'''
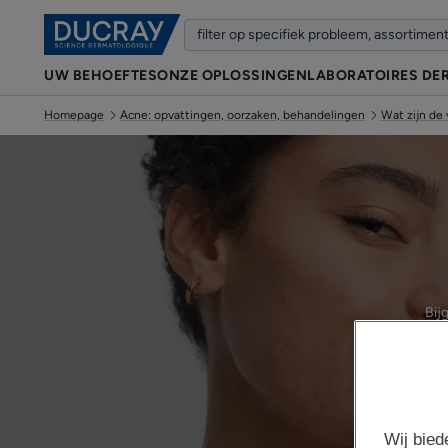
UW BEHOEFTES
ONZE OPLOSSINGEN
LABORATOIRES DE
Homepage
Acne: opvattingen, oorzaken, behandelingen
Wat zijn de
Bij
Wij bied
'''
» DIRECTIONS
Locate each line in the entries that contains the word "oorzaken", and copy those lines.

» EXPECTED ANSWER
Acne: opvattingen, oorzaken, behandelingen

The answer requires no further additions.